### ASSIGNED TASK
Rewrite the part that opens with the line containing "This roadmap outlines" and closes with the line containing "- **Performance Monitoring**: Real-time", putting "app" in place of every "application" and leaving everything else unchanged.

Extracted records:
>>>>>

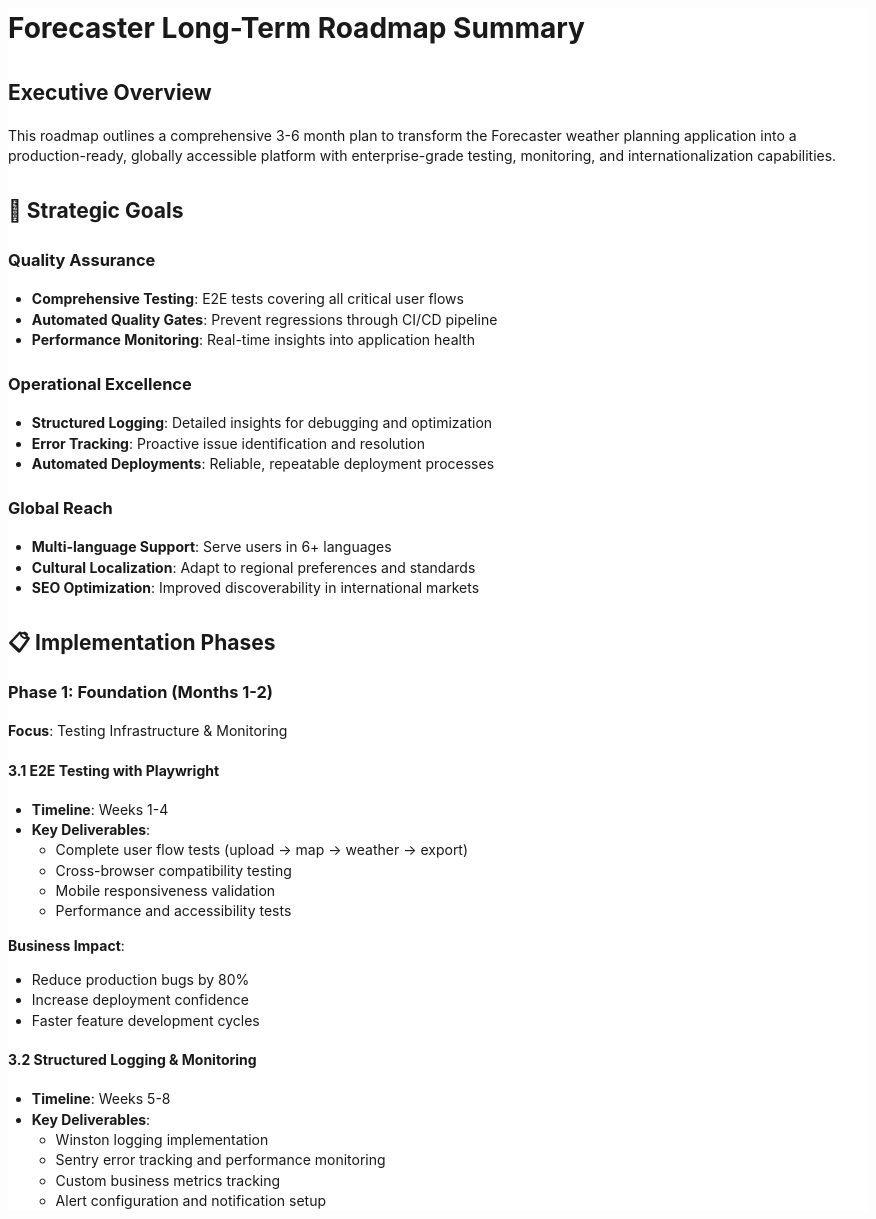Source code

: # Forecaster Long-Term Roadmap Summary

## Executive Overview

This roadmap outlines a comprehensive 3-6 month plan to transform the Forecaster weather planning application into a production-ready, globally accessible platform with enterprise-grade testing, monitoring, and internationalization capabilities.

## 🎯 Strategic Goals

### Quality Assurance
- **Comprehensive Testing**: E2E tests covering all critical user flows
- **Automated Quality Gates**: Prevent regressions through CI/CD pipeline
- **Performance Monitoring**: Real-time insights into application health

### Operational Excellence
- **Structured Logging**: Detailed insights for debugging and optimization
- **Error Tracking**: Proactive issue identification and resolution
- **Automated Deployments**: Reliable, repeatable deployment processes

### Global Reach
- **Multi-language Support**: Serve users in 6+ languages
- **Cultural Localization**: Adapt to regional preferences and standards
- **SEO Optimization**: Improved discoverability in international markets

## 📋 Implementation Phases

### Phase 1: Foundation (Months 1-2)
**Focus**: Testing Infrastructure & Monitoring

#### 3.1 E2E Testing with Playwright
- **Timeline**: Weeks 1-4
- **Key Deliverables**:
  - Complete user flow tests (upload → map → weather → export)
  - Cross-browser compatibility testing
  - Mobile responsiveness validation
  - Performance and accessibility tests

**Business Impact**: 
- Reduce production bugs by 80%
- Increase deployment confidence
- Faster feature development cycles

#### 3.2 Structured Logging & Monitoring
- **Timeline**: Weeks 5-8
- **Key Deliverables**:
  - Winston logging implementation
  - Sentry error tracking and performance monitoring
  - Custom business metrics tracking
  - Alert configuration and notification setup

<<<<<
>>>>>

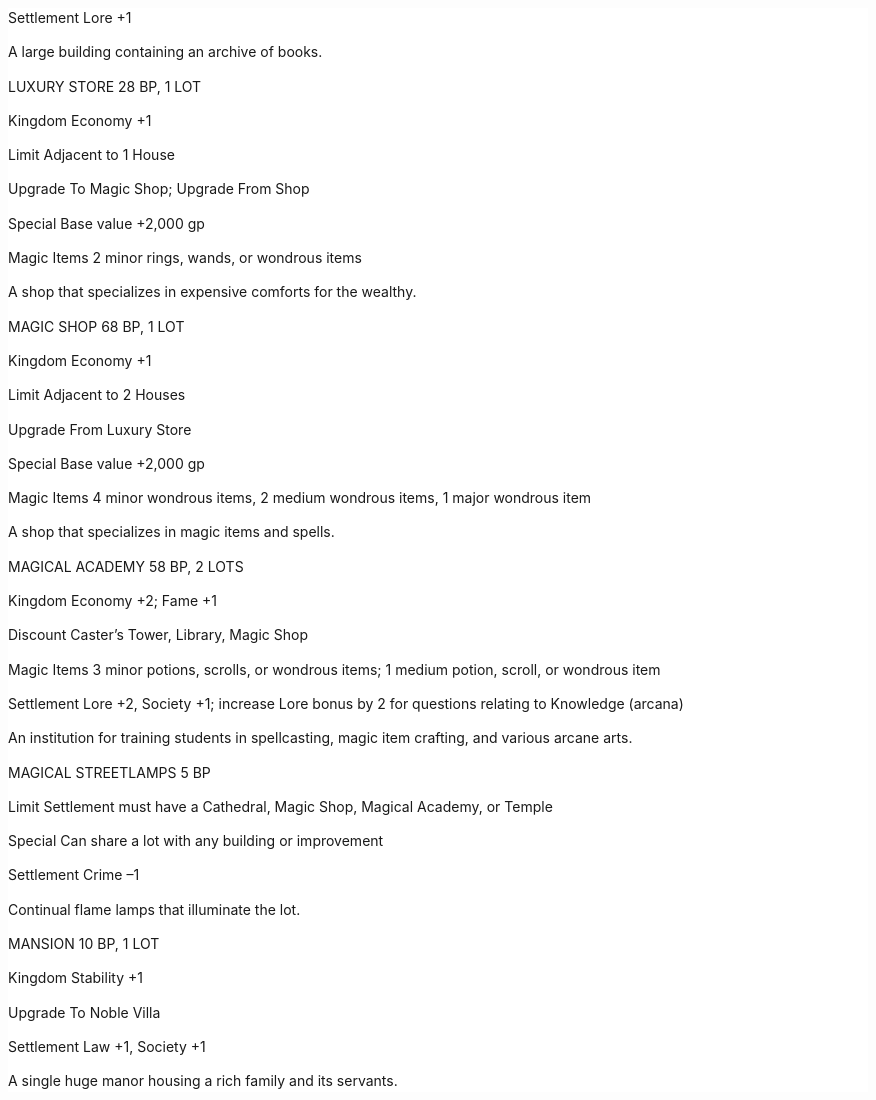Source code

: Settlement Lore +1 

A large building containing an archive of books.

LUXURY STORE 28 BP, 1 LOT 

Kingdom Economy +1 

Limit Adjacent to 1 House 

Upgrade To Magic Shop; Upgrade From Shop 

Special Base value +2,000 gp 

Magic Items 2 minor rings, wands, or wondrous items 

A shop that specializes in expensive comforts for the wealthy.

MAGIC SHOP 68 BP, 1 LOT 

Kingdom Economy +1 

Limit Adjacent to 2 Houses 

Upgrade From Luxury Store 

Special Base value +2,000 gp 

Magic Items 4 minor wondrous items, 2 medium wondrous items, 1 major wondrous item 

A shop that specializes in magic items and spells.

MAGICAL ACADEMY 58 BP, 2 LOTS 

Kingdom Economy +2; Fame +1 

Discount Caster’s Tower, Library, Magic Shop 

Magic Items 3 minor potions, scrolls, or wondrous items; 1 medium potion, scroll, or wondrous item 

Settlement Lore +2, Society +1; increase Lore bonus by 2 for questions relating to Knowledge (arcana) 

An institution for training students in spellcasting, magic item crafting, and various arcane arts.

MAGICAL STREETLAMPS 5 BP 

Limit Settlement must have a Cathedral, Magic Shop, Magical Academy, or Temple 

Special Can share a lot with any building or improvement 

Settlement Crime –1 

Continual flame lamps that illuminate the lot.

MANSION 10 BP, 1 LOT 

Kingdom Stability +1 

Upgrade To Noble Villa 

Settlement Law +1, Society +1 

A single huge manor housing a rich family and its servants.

<<<<<

### ANSWER BOX
This roadmap outlines a comprehensive 3-6 month plan to transform the Forecaster weather planning app into a production-ready, globally accessible platform with enterprise-grade testing, monitoring, and internationalization capabilities.

## 🎯 Strategic Goals

### Quality Assurance
- **Comprehensive Testing**: E2E tests covering all critical user flows
- **Automated Quality Gates**: Prevent regressions through CI/CD pipeline
- **Performance Monitoring**: Real-time insights into app health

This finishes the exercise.